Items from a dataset
>>

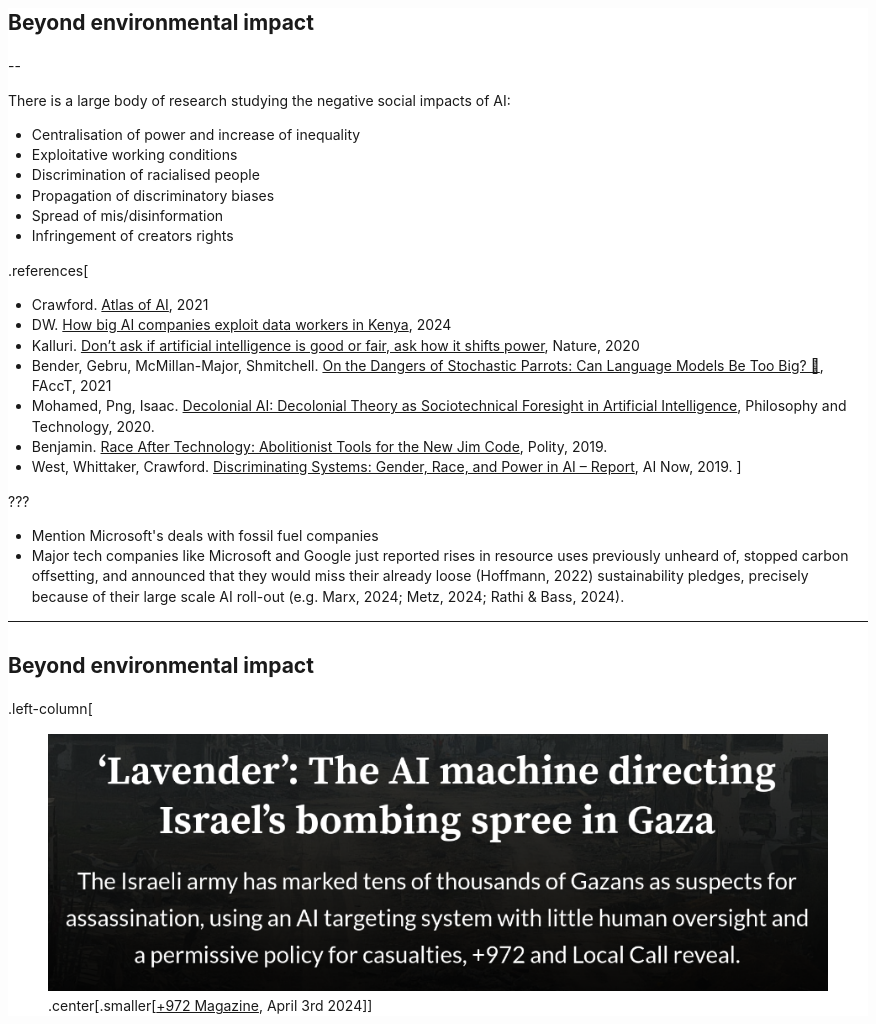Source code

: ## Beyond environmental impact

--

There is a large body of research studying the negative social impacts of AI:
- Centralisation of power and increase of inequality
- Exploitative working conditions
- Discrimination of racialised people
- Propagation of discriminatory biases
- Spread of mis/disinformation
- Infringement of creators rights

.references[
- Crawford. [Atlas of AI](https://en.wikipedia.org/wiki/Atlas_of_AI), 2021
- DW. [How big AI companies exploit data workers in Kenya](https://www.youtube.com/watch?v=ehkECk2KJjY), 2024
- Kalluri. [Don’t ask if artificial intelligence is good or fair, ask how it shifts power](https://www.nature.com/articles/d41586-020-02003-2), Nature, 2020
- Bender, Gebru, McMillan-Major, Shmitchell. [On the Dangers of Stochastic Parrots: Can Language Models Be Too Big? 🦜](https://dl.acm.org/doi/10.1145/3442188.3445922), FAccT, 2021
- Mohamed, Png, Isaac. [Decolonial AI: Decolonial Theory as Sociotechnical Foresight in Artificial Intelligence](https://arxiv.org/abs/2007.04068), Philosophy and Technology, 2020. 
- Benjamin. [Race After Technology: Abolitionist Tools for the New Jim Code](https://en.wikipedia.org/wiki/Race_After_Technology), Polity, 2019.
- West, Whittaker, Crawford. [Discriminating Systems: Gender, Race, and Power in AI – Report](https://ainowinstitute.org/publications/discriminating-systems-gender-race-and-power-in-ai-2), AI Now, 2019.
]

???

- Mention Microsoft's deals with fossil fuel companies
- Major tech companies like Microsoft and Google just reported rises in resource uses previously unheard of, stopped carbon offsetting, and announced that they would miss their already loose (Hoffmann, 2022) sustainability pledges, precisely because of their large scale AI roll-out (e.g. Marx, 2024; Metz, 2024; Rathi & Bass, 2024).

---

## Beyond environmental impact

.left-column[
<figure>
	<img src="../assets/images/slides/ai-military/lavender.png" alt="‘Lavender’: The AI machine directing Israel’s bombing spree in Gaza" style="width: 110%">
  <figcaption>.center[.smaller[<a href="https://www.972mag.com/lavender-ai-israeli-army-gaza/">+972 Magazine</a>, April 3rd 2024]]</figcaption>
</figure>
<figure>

<<

### JOB
Count the lines above that contain the word "Technology", and state only the resulting number.

### TASK ANSWER
2